§ GOAL OF THE EXERCISE
Images excluded, return every record exactly as it reads.

Page-level text extractions
________________________________________

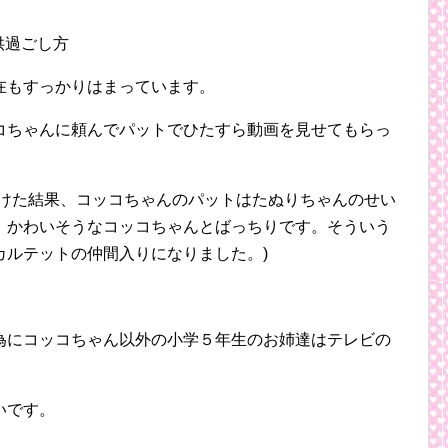
在もすっかりはまっています。
コちゃんに頼んでパットでひたすら動画を見せてもらっ
続けた結果、コッコちゃんのパットはたぬりちゃんのせい
。かわいそうなコッコちゃんとばっちりです。そういう
カルテットの仲間入りになりました。)
為にコッコちゃん以外の小学５年生のお姉達はテレビの
いです。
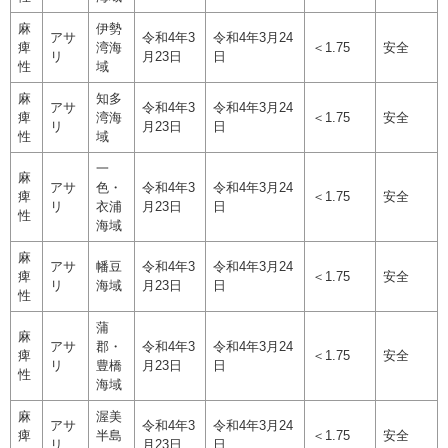
麻
伊勢
アサ
令和4年3
令和4年3月24
痺
湾海
＜1.75
安全
リ
月23日
日
性
域
麻
知多
アサ
令和4年3
令和4年3月24
痺
湾海
＜1.75
安全
リ
月23日
日
性
域
一
麻
アサ
色・
令和4年3
令和4年3月24
痺
＜1.75
安全
リ
衣浦
月23日
日
性
海域
麻
アサ
幡豆
令和4年3
令和4年3月24
痺
＜1.75
安全
リ
海域
月23日
日
性
蒲
麻
アサ
郡・
令和4年3
令和4年3月24
痺
＜1.75
安全
リ
豊橋
月23日
日
性
海域
麻
渥美
アサ
令和4年3
令和4年3月24
痺
半島
＜1.75
安全
リ
月23日
日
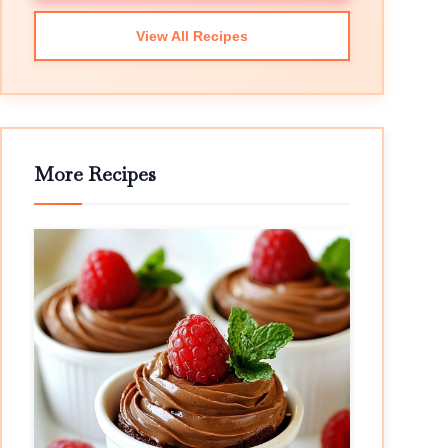
View All Recipes
More Recipes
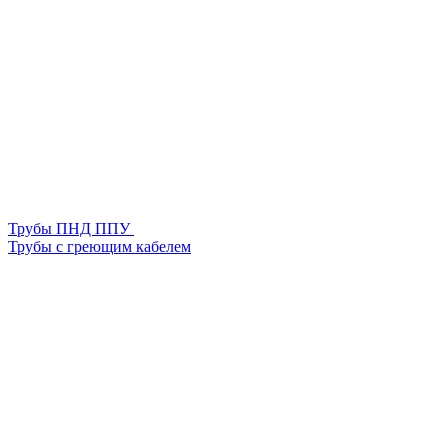
Трубы ПНД ППУ
Трубы с греющим кабелем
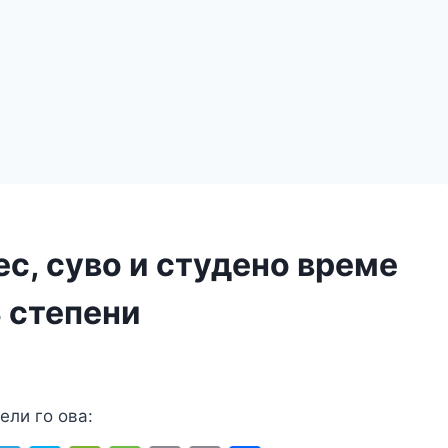
с, суво и студено време
3 степени
ели го ова:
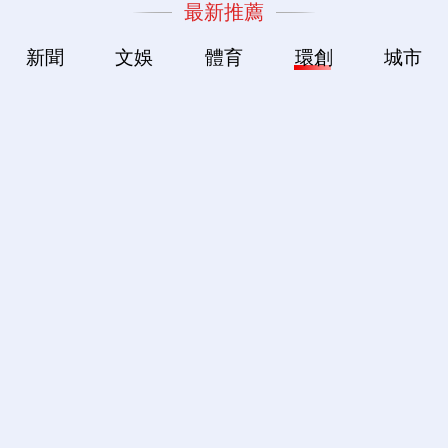
最新推薦
新聞
文娛
體育
環創
城市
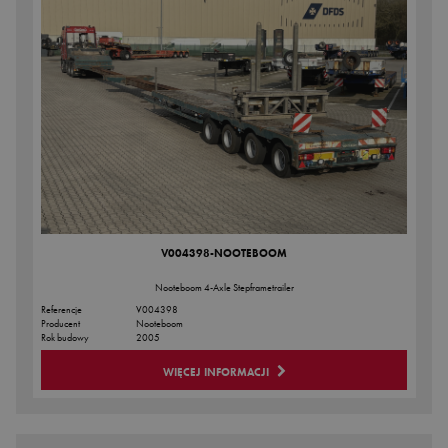
V004398-NOOTEBOOM
Nooteboom 4-Axle Stepframetrailer
Referencje
V004398
Producent
Nooteboom
Rok budowy
2005
WIĘCEJ INFORMACJI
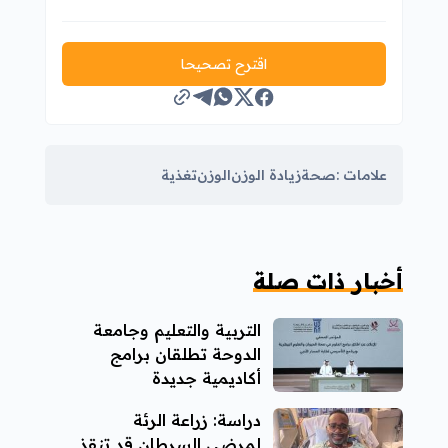
اقترح تصحيحا
علامات :
صحة
زيادة الوزن
الوزن
تغذية
أخبار ذات صلة
التربية والتعليم وجامعة
الدوحة تطلقان برامج
أكاديمية جديدة
دراسة: زراعة الرئة
لمرضى السرطان قد تنقذ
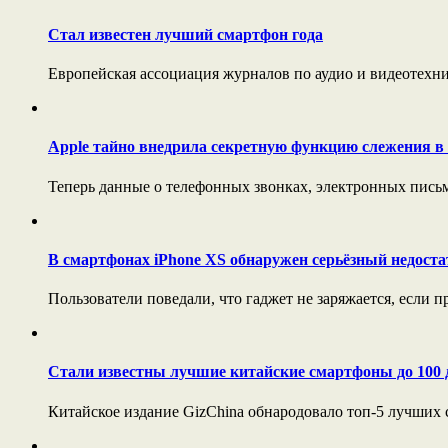
Стал известен лучший смартфон года
Европейская ассоциация журналов по аудио и видеотехни
Apple тайно внедрила секретную функцию слежения в 
Теперь данные о телефонных звонках, электронных письм
В смартфонах iPhone XS обнаружен серьёзный недоста
Пользователи поведали, что гаджет не заряжается, если 
Стали известны лучшие китайские смартфоны до 100 
Китайское издание GizChina обнародовало топ-5 лучших с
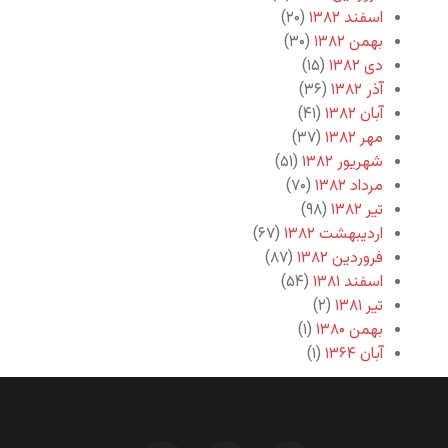
اسفند ۱۳۸۲
(۲۰)
بهمن ۱۳۸۲
(۳۰)
دی ۱۳۸۲
(۱۵)
آذر ۱۳۸۲
(۳۶)
آبان ۱۳۸۲
(۴۱)
مهر ۱۳۸۲
(۳۷)
شهریور ۱۳۸۲
(۵۱)
مرداد ۱۳۸۲
(۷۰)
تیر ۱۳۸۲
(۹۸)
اردیبهشت ۱۳۸۲
(۶۷)
فروردین ۱۳۸۲
(۸۷)
اسفند ۱۳۸۱
(۵۴)
تیر ۱۳۸۱
(۲)
بهمن ۱۳۸۰
(۱)
آبان ۱۳۶۴
(۱)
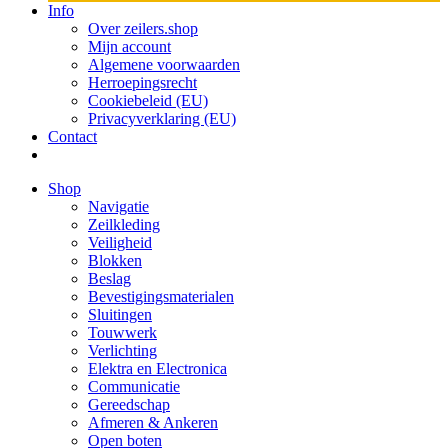
Info
Over zeilers.shop
Mijn account
Algemene voorwaarden
Herroepingsrecht
Cookiebeleid (EU)
Privacyverklaring (EU)
Contact
Shop
Navigatie
Zeilkleding
Veiligheid
Blokken
Beslag
Bevestigings­­materialen
Sluitingen
Touwwerk
Verlichting
Elektra en Electronica
Communicatie
Gereedschap
Afmeren & Ankeren
Open boten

________________________________________

§ RESPONSE TO THE TASK
在もすっかりはまっています。
コちゃんに頼んでパットでひたすら動画を見せてもらっ
続けた結果、コッコちゃんのパットはたぬりちゃんのせい
。かわいそうなコッコちゃんとばっちりです。そういう
カルテットの仲間入りになりました。)
為にコッコちゃん以外の小学５年生のお姉達はテレビの
いです。
麻
伊勢
アサ
令和4年3
令和4年3月24
痺
湾海
＜1.75
安全
リ
月23日
日
性
域
麻
知多
アサ
令和4年3
令和4年3月24
痺
湾海
＜1.75
安全
リ
月23日
日
性
域
一
麻
アサ
色・
令和4年3
令和4年3月24
痺
＜1.75
安全
リ
衣浦
月23日
日
性
海域
麻
アサ
幡豆
令和4年3
令和4年3月24
痺
＜1.75
安全
リ
海域
月23日
日
性
蒲
麻
アサ
郡・
令和4年3
令和4年3月24
痺
＜1.75
安全
リ
豊橋
月23日
日
性
海域
麻
渥美
アサ
令和4年3
令和4年3月24
痺
半島
＜1.75
安全
リ
月23日
日
View All Recipes
More Recipes
Трубы ПНД ППУ
Трубы с греющим кабелем
с, суво и студено време
3 степени
ели го ова:
最新推薦
新聞
文娛
體育
環創
城市
V004398-NOOTEBOOM
Nooteboom 4-Axle Stepframetrailer
Referencje
V004398
Producent
Nooteboom
Rok budowy
2005
WIĘCEJ INFORMACJI
اقترح تصحيحا
علامات :
صحة
زيادة الوزن
الوزن
تغذية
أخبار ذات صلة
التربية والتعليم وجامعة
الدوحة تطلقان برامج
أكاديمية جديدة
دراسة: زراعة الرئة
لمرضى السرطان قد تنقذ
Стал известен лучший смартфон года
Европейская ассоциация журналов по аудио и видеотехни
Apple тайно внедрила секретную функцию слежения в 
Теперь данные о телефонных звонках, электронных письм
В смартфонах iPhone XS обнаружен серьёзный недоста
Пользователи поведали, что гаджет не заряжается, если 
Стали известны лучшие китайские смартфоны до 100 
Китайское издание GizChina обнародовало топ-5 лучших с
اسفند ۱۳۸۲
(۲۰)
بهمن ۱۳۸۲
(۳۰)
دی ۱۳۸۲
(۱۵)
آذر ۱۳۸۲
(۳۶)
آبان ۱۳۸۲
(۴۱)
مهر ۱۳۸۲
(۳۷)
شهریور ۱۳۸۲
(۵۱)
مرداد ۱۳۸۲
(۷۰)
تیر ۱۳۸۲
(۹۸)
اردیبهشت ۱۳۸۲
(۶۷)
فروردین ۱۳۸۲
(۸۷)
اسفند ۱۳۸۱
(۵۴)
تیر ۱۳۸۱
(۲)
بهمن ۱۳۸۰
(۱)
آبان ۱۳۶۴
(۱)
Info
Over zeilers.shop
Mijn account
Algemene voorwaarden
Herroepingsrecht
Cookiebeleid (EU)
Privacyverklaring (EU)
Contact
Shop
Navigatie
Zeilkleding
Veiligheid
Blokken
Beslag
Bevestigings­­materialen
Sluitingen
Touwwerk
Verlichting
Elektra en Electronica
Communicatie
Gereedschap
Afmeren & Ankeren
Open boten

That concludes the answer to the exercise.